--- START ---

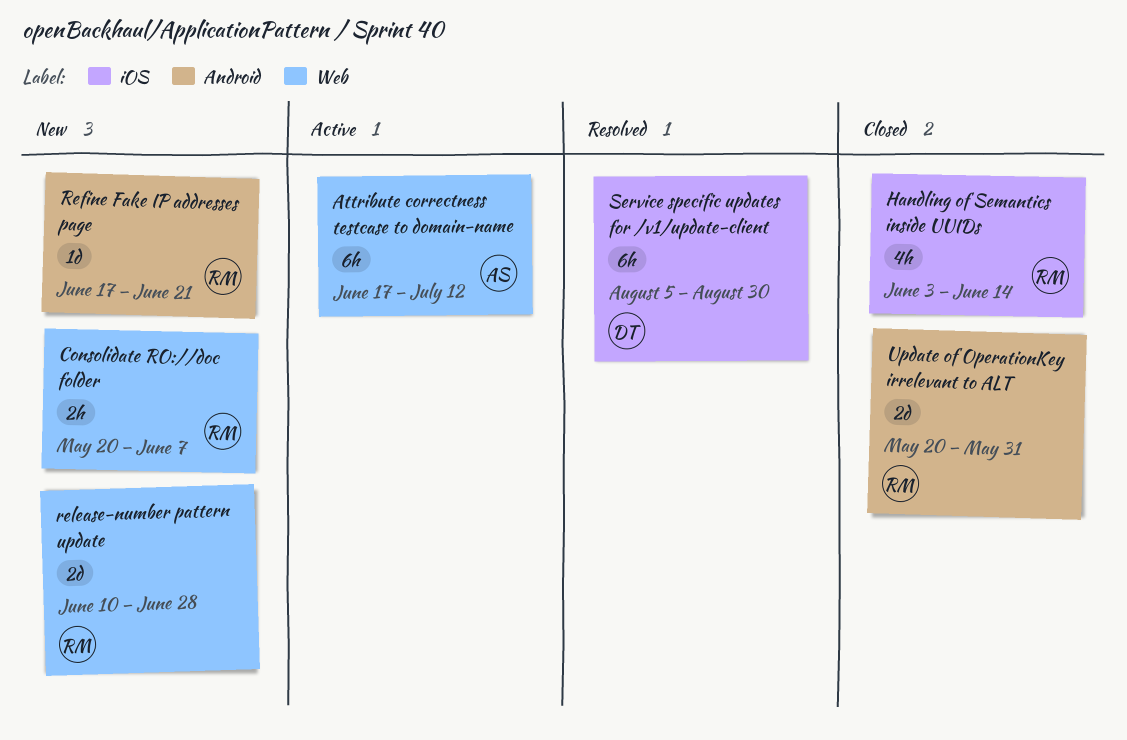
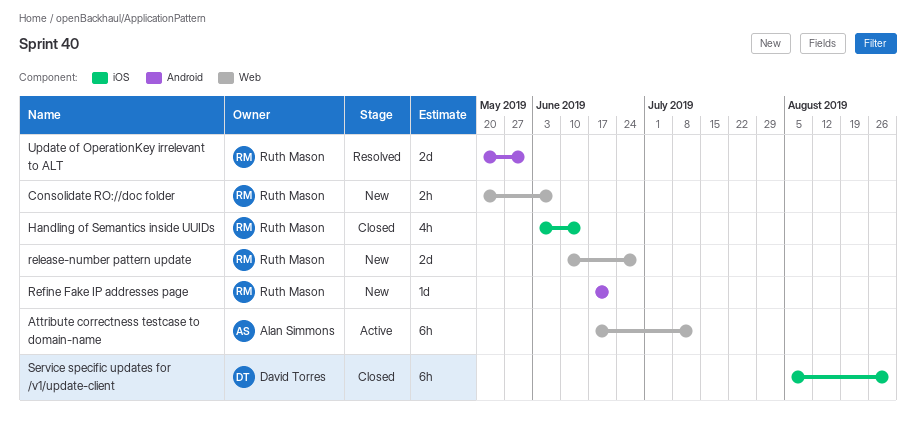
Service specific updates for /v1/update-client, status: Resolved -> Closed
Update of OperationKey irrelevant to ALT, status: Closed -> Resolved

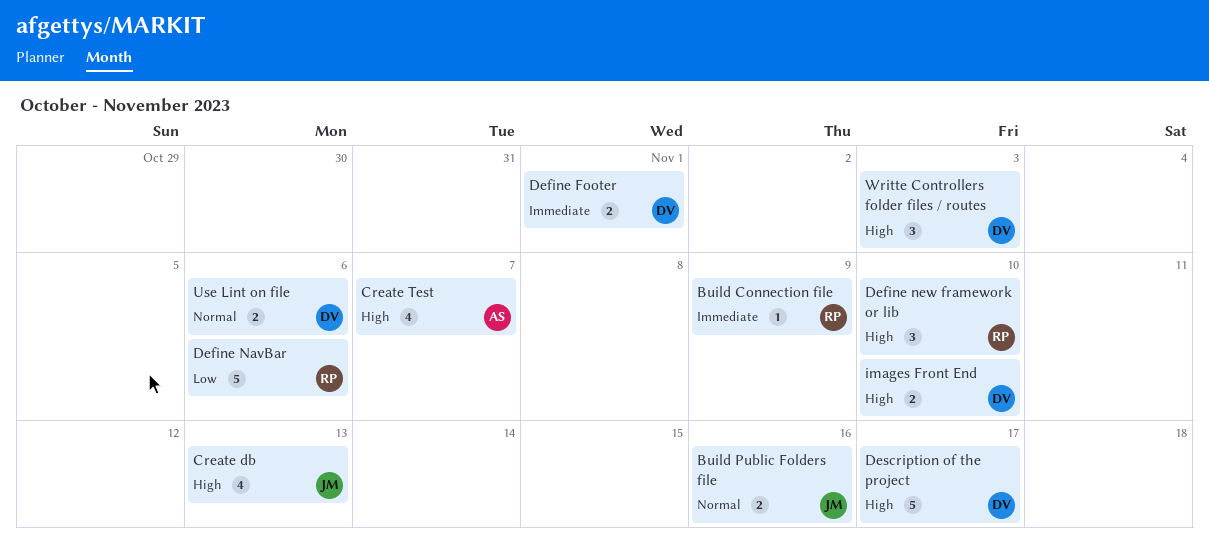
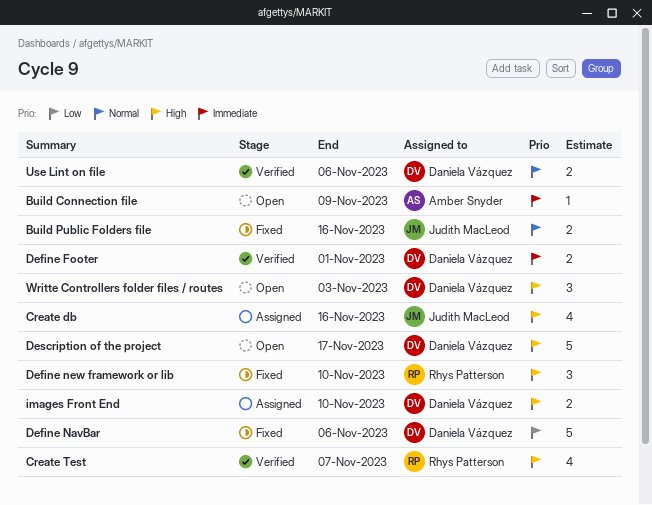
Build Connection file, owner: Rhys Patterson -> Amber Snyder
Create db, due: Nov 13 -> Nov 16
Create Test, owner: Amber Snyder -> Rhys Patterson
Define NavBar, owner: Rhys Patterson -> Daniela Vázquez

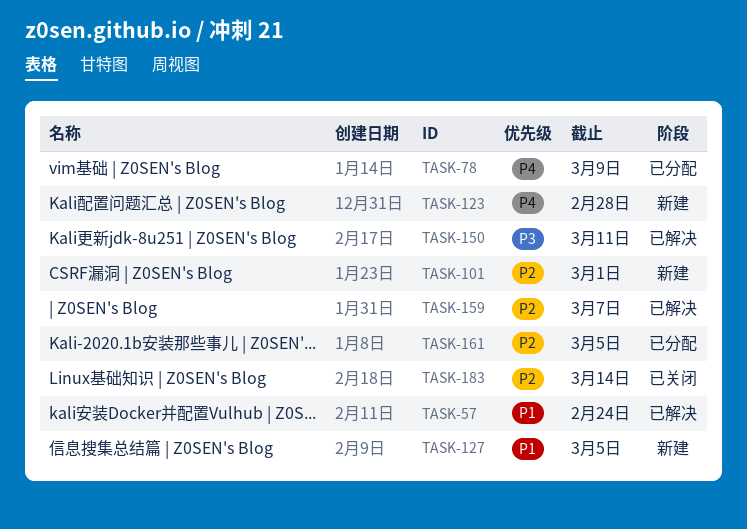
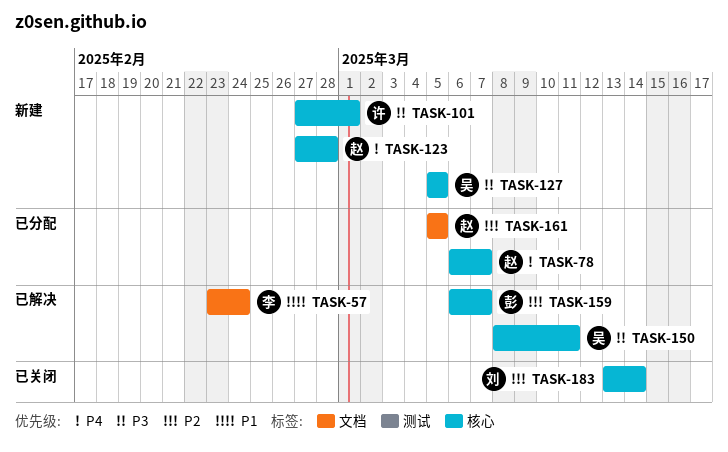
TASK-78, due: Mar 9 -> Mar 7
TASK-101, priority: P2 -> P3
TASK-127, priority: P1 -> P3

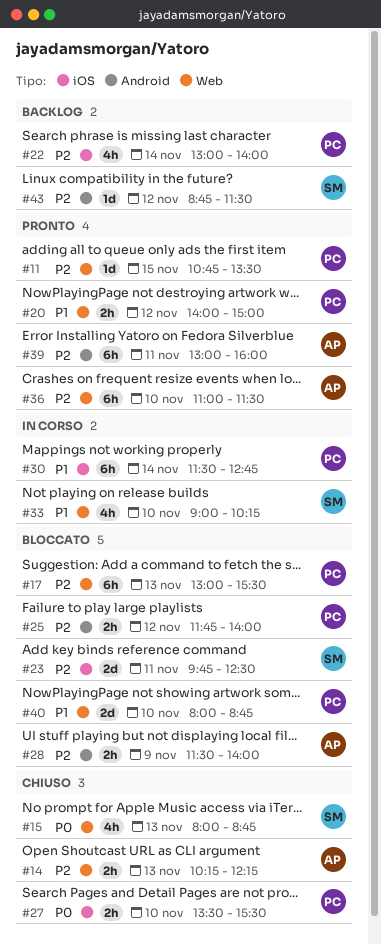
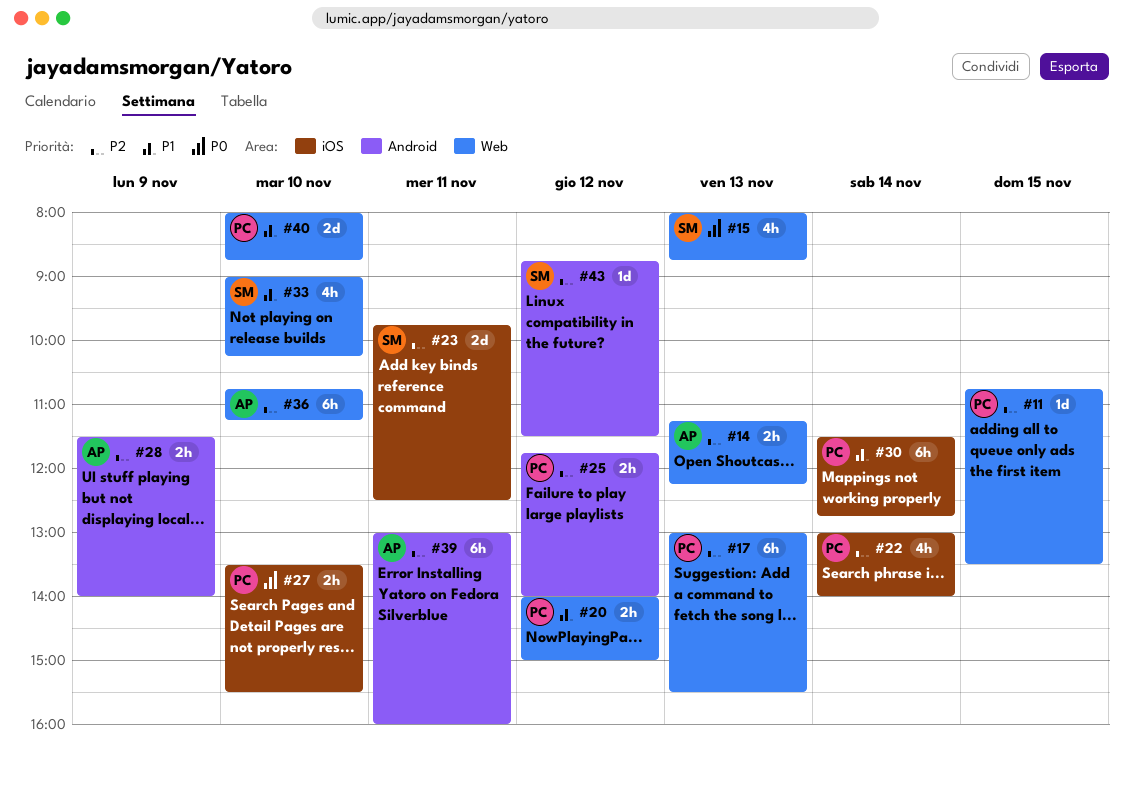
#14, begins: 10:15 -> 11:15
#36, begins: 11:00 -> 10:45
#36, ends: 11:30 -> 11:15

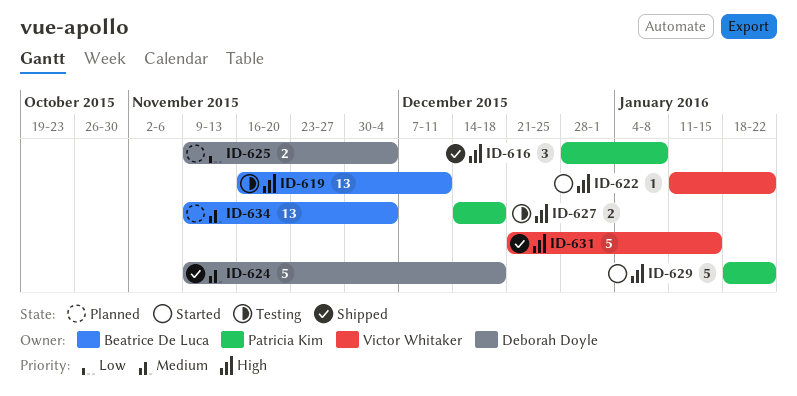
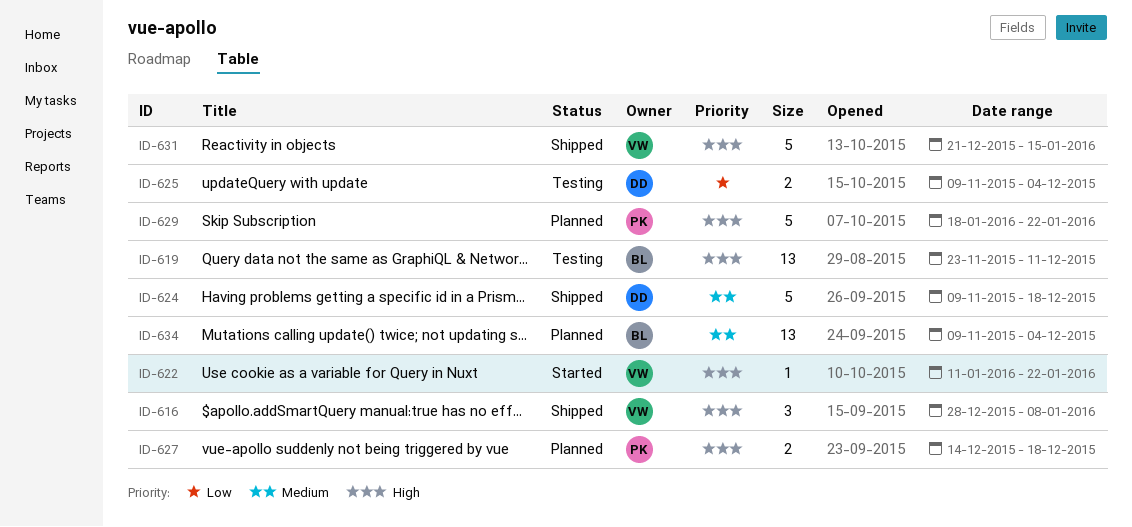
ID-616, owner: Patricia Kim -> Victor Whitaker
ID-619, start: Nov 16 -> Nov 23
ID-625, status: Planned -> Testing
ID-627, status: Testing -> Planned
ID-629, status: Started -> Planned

--- END ---

### WHAT IS NEEDED:
What the answer needs is every line from the data above with "Planned" in it.

### EXERCISE ANSWER:
ID-625, status: Planned -> Testing
ID-627, status: Testing -> Planned
ID-629, status: Started -> Planned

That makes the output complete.